Romney and Ryan could also note Obama's campaign to drive traditionally Christian chaplains and privates out of the military. As quoted by the Washington Times in 2010, Lieutenant General Thomas P. Bostick, the Army's deputy chief of staff in charge of personnel, made it clear that Christians who object to Obama's gay-rights agenda are no longer welcome in the military: "Unfortunately, we have a minority of service members who are still racists and bigoted and you will never be able to get rid of all of them... But these people opposing this new policy [in favor of openly serving gays] will need to get with the program, and if they can't, they need to get out."
Admiral Michael Mullen, the former chairman of the Joint Chiefs of Staff, made a similar comment to a military chaplain opposed to the elimination of the Don't Ask, Don't Tell policy. "If you cannot get in line, resign your commission," he told the Christian chaplain. In a second Obama term, expect Christian chaplains and privates to be court-martialed.

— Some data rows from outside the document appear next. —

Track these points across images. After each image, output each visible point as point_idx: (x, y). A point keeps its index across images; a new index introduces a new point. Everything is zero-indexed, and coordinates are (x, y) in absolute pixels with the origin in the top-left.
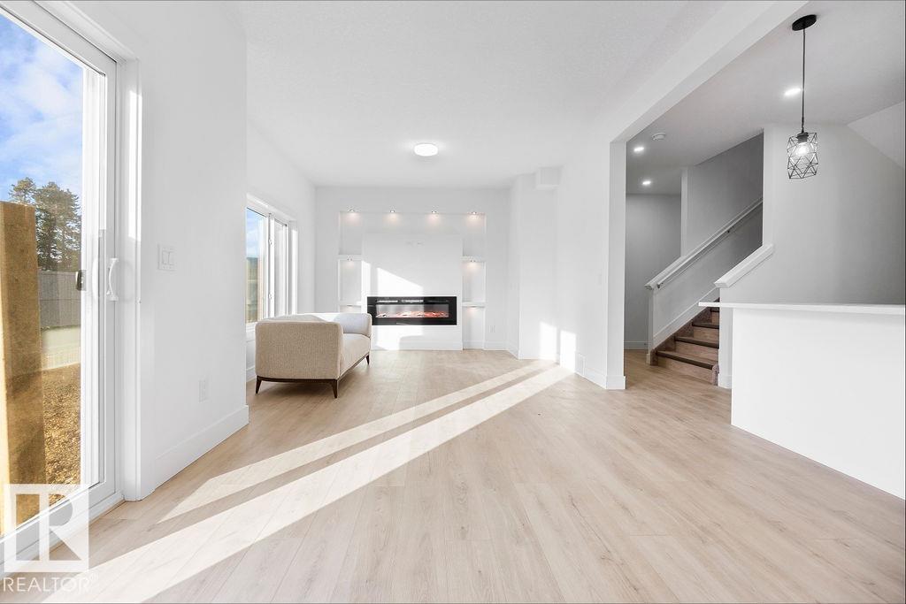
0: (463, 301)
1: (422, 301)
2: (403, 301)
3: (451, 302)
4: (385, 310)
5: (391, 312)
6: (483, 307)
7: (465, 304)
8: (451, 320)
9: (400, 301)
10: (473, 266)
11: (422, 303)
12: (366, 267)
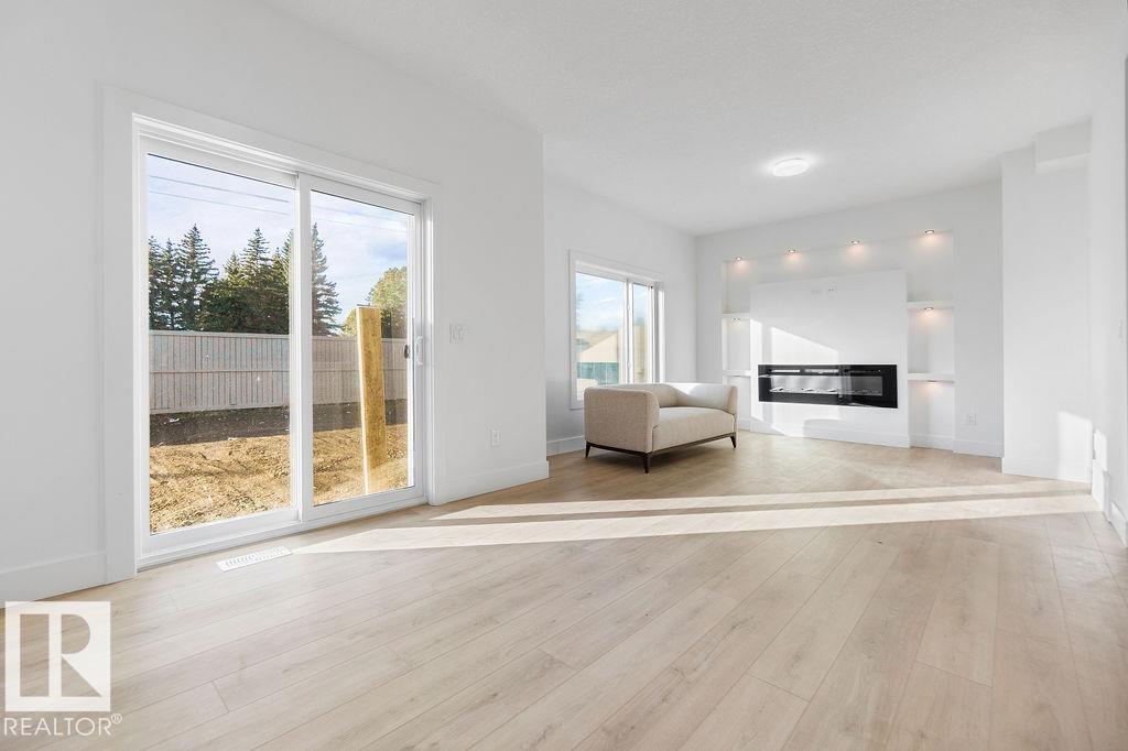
0: (910, 371)
1: (836, 371)
2: (807, 371)
3: (888, 374)
4: (782, 382)
5: (791, 384)
6: (953, 382)
7: (915, 376)
8: (888, 399)
9: (803, 371)
10: (930, 316)
11: (837, 374)
12: (755, 327)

Romney and Ryan could highlight as well Obama's secularizing of the judiciary. He is stacking the courts with judges who view the First Amendment through an atheistic prism. As Alabama Senator Jeff Sessions has put it, all of Obama's judicial nominees seem to share the "ACLU chromosome." Perhaps the most grimly comic example of Obama's style of judge is Michael Urbanski, who sits on a federal court in Virginia, where he recently ordered that the Ten Commandments be edited down to Six Commandments to exclude the ones that mention God.
Obama's aside at that 2008 San Francisco fundraiser was no accident. It reflected his deeply ingrained philosophy of secularism that sees religion as an "opium of the people," to use Marx's phrase, that the president thinks bigger and bigger government will one day wean them off. Romney's Catholic deer hunter will bag many voters if he keeps targeting it.